=== Source extract ===
This topic describes how to use the data warehouse development feature of Data Management (DMS) to create analysis reports.
Background information
Reports are used in various scenarios.
- Employees use reports to present business performance to managers.
- Data analysts use reports to analyze business scenarios from different angles to gain insights into business growth.
- Enterprises use reports to summarize data in business systems, such as daily revenue in an e-commerce system and daily orders in a logistics system.
These reports are often created in a big data platform. However, you can also use the data warehouse development feature of DMS to create these reports.
Benefits
- You can manage and analyze data in a centralized manner. You can manage both the business database and analytic database in DMS without the need to access the big data platform to obtain data.
- You can change the analytics engine based on your business requirements. You can select a database in DMS as the analytic database based on your business scale. DMS provides a wide range of databases for different scenarios. For example, you can use ApsaraDB RDS to analyze gigabyte-scale data and use AnalyticDB for MySQL to analyze petabyte-scale data.
- You can use permissions in DMS to manage data access and improve data security.
Prerequisites
- Select a business database that you want to analyze. (The sample data of TPCH is used in the examples in this topic.)
- On the Permission Tickets page, apply for the export permission on the business database, change permission on the analytic database (ApsaraDB RDS is used in the examples in this topic), and query permission on the dictionary.
- Create a task flow named tpch_report.
Step 1: Synchronize tables in the business database to the analytic database
This section describes how to use a cross-database Spark SQL task to synchronize tables in the business database to the analytic database. For more information about how to process data across databases, see Query data across multiple database instances.
Create a cross-database Spark SQL task
Step 2: Analyze data in the analytic database
Obtain the number of customers who placed an order, number of orders, and total order amount each day.
Count the number of parts, total discount amount, and total tax amount of orders each day in the lineitem table.
- For more information about how to add a task to synchronize the lineitem table , see Step 1: Synchronize tables in the business database to the analytic database.
- For more information about how configure the task, see the configuration of the daily_orders task in Step 2: Analyze data in the analytic database.
Step 3: Synchronize analysis tables to the business or BI database
For more information about how to add a cross-database Spark SQL task to synchronize tables, see Step 1: Synchronize tables in the business database to the analytic database.
Connect nodes in the directed acyclic graph (DAG)
Connect the task nodes.
Configure the scheduling settings
Run a task flow and view the execution status
Run a task flow
- If
status SUCCEEDED
appears in the last line of the logs, the test run is successful. - If
status FAILED
appears in the last line of the logs, the test run fails. In this case, view the node on which the failure occurs and the reason for the failure in the logs. Then, modify the configuration of the node and try again.
=== Record extracts ===
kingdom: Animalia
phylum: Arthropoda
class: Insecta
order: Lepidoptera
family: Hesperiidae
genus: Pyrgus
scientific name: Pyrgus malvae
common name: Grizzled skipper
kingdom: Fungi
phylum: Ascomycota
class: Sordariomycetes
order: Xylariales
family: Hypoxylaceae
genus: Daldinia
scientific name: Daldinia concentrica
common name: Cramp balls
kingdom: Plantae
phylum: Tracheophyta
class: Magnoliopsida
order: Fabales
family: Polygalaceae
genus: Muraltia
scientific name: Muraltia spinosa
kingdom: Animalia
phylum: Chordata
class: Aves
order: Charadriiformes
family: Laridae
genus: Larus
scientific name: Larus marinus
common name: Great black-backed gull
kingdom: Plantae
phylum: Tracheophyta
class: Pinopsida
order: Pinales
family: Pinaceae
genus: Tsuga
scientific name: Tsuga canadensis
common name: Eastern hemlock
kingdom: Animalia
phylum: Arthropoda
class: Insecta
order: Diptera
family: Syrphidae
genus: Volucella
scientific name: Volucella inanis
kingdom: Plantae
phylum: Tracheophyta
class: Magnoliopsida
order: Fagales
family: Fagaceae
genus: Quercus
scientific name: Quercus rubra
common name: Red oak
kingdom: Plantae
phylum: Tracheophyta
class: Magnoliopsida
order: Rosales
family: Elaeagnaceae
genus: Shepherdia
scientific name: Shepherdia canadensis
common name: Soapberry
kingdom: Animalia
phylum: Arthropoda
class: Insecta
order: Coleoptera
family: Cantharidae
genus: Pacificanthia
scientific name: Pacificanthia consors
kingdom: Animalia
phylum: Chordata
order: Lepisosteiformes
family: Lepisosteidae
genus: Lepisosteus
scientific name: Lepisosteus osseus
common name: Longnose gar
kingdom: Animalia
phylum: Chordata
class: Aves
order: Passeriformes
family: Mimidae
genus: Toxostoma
===
● **Exercise**
Copy the passage of the DMS reporting guide that begins at the words "This topic describes" and stops after "into business growth.", changing "managers" to "executives".

● **Problem solution**
This topic describes how to use the data warehouse development feature of Data Management (DMS) to create analysis reports.
Background information
Reports are used in various scenarios.
- Employees use reports to present business performance to executives.
- Data analysts use reports to analyze business scenarios from different angles to gain insights into business growth.